Being rated last for effective, co-ordinated and patient-centred care, and poorly for access, efficiency and equity, certainly suggests the problem lies with the system, not individuals. It is not that our health professionals can’t give good care; but there are often barriers to getting it and the links among different types of care can be haphazard or non-existent. These gaps and lack of continuity of care take a toll in time and health outcomes, increase suffering and drive up costs.
Concern for the overall quality of the healthcare system is a relatively new phenomenon. Previously, notions of quality were applied to individual episodes of care, which were good if you felt you’d been treated well and bad if you came away with a horror story. But improvements in data collection and analysis have allowed us to begin to measure and compare what different types of care accomplish, and a picture of where care is falling short at organizational and population-wide levels is becoming clearer. Where we have started to gather better statistics, we can see patterns emerge from the mass of individual events. Often those patterns show that care in Canada does not measure up to that in other countries and, within this country, quality of healthcare varies from province to province, region to region and even from one ward in a hospital, or one city neighbourhood, to another.

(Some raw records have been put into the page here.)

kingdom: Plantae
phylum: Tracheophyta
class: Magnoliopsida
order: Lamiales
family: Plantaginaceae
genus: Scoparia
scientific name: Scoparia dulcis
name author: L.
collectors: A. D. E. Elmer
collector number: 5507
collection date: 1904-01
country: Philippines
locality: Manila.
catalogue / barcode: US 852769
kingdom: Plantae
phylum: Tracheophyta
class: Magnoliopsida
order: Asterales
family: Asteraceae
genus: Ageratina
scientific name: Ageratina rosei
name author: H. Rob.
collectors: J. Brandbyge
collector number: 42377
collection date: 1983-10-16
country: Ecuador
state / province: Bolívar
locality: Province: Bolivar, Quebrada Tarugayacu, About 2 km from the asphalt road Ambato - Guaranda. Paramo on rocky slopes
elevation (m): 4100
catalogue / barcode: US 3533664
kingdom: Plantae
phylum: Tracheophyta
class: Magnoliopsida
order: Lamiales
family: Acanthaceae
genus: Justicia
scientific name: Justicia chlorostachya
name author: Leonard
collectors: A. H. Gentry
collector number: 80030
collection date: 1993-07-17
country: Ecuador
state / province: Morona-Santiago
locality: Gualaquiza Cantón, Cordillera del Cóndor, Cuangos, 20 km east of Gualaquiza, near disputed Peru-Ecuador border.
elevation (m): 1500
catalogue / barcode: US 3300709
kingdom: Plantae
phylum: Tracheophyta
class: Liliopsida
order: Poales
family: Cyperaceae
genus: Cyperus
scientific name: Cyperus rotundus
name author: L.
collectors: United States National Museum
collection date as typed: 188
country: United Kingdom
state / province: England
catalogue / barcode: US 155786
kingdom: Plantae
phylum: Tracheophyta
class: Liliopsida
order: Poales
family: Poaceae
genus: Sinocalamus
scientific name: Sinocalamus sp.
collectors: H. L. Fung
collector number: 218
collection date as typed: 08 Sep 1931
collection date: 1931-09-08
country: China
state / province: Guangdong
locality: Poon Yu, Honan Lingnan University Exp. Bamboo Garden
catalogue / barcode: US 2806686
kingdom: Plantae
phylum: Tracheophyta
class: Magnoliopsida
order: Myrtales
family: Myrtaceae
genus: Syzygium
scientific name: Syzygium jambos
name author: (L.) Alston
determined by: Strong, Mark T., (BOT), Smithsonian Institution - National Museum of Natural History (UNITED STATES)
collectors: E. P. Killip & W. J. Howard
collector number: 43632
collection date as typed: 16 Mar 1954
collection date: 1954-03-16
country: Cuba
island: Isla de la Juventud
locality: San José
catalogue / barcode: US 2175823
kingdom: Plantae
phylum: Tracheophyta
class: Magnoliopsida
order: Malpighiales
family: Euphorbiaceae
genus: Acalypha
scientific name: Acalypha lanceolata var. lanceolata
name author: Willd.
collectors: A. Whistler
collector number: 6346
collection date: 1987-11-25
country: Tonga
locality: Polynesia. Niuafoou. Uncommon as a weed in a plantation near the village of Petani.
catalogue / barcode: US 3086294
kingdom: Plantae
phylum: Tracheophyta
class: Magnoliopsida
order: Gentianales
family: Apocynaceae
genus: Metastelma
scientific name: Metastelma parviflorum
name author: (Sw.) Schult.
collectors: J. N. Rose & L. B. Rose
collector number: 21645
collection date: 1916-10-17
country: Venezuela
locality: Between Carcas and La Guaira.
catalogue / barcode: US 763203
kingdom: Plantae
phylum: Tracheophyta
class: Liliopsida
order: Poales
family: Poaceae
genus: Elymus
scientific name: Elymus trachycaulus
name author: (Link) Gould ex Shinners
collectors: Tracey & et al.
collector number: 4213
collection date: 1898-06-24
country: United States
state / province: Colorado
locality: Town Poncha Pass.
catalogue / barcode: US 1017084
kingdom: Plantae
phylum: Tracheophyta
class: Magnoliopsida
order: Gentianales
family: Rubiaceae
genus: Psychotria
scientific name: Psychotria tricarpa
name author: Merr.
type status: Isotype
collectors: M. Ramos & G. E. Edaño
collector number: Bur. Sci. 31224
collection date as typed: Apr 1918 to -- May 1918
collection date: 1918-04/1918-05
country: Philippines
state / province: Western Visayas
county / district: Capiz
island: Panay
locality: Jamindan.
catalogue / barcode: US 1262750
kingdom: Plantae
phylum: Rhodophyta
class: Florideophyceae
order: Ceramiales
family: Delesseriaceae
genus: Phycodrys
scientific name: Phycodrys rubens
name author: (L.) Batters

But it doesn’t have to be that way. Like all complicated problems, the issue of improving the quality of healthcare can seem overwhelming, which sometimes paralyzes action. But around the country, people at every level, from individuals to organizations to governments, are tackling quality issues one small step at a time. In one city, operating rooms at two hospitals were studied to find out why one had consistently better results; adopting a similar staff schedule improved outcomes at the less-successful hospital. One province has set up forums — electronic and face-to-face — where family doctors learn from each other how to improve their care for chronic illnesses. The number of chronically ill patients getting recommended care has increased from 50 percent to 75 percent. Although the scale differs, the prescription is the same: use data comparisons to identify an area where quality is a problem, then look for research and best practices on how to raise the level of care and adapt them for your setting.
The quality improvement stories related in Building the Case for Quality show how it is possible to improve quality at every level in healthcare, in small and large spheres. By offering the series of Quality Conversations, quality-related research evidence, and events that will bring together researchers and decision makers, the Foundation hopes to encourage organizations and care providers to talk about evidence on how to bring excellence to healthcare and provide tools for tackling quality issues.